Pour y arriver, ces OCLD ont imaginé et développé des programmes et des activités de toutes sortes, activités de prévention, de réinsertion et d’inclusion scolaire, de rattrapage et de transition, d’hébergement des jeunes, d’alphabétisation, d’aide aux devoirs, d’aide aux familles d’immigrants, d’intégration des jeunes immigrants et tant d’autres encore. À suivre les ateliers de la rencontre, on en vient vite à la conclusion que rien n’échappe à leur capacité de rendre service à plus démunis. Pourtant ces gens travaillent fréquemment dans des conditions très difficiles marquées au coin d’une double précarité, celle du financement de leur organisme aussi bien que celle de leur propre poste de travail. Certains dirigeants des OCLD consacrent jusqu’à 40 et même 50% de leur temps à trouver du financement et le reste, à en espérer le renouvellement ! Quant aux intervenantes/nants, ils ont généralement, à qualification et expérience égales, des conditions de travail inférieures à celles qu’ils auraient en milieu scolaire régulier. Il ne faudrait pas croire pour autant qu’ils y sont par défaut. Plusieurs ont d’abord travaillé dans le cadre scolaire et ont choisi, par la suite, ce champ de pratique particulier qui est en voie de devenir indispensable parce qu’il joue un rôle qu’aucun autre groupe d’organismes ne joue.

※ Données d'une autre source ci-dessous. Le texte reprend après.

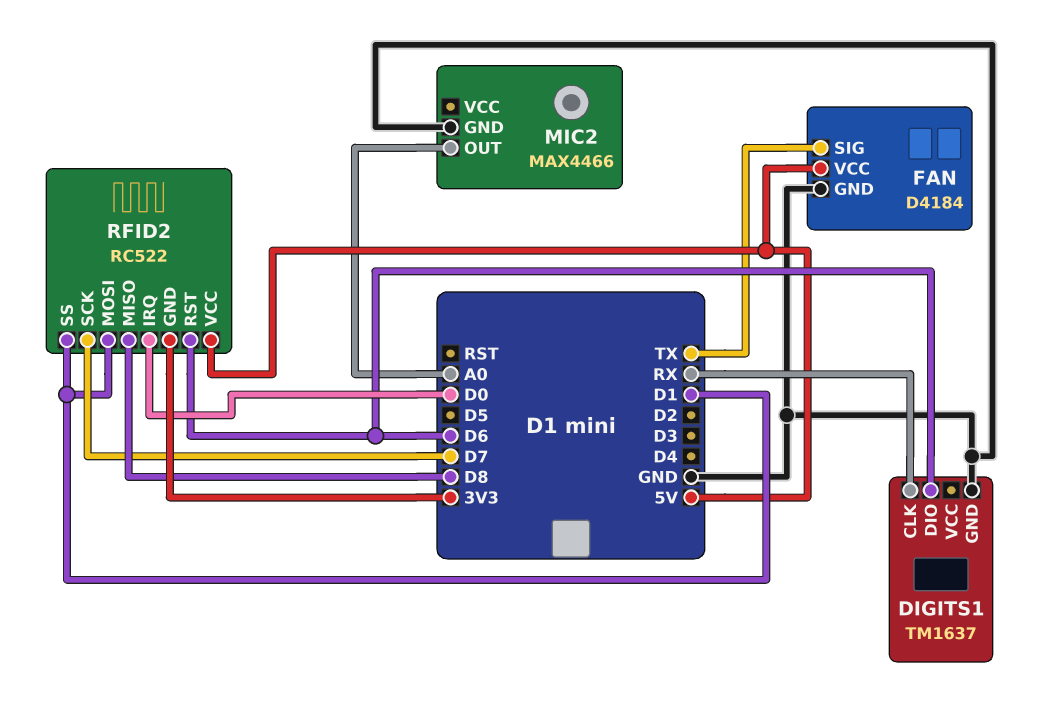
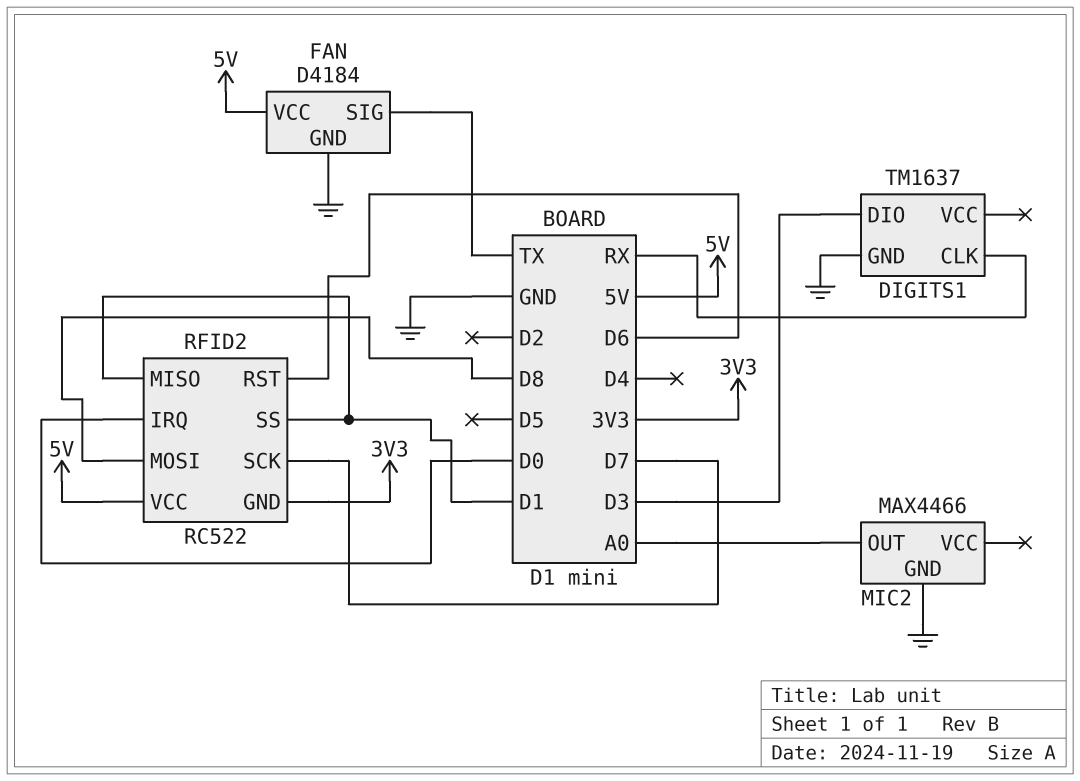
DIGITS1 pin DIO: D6 -> D3
RFID2 pin MISO: D8 -> D1
RFID2 pin MOSI: D1 -> D8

Tant et aussi longtemps que des enfants et des jeunes échapperont à l’école, tant et aussi longtemps que nous n’aurons pas mis en place, à l’exemple de la Finlande (1) , l’école commune fondamentale qui donne à tous les enfants de toutes conditions socio économiques, un bagage scolaire commun de neuf ans, nous devrons soutenir autrement qu’en promesses électorales et en discours grandiloquents cette remarquable école de la rue. Il y a quand même des limites à ce qu’on abandonne à leur triste sort ces quasi bénévoles qui portent à la force des poignets ce qui est devenu avec le temps une indispensable annexe au système scolaire. Mais cet appui assuré ne devra pas se faire à n’importe quelle condition et en particulier par voie d’intégration autoritaire au système scolaire dit régulier.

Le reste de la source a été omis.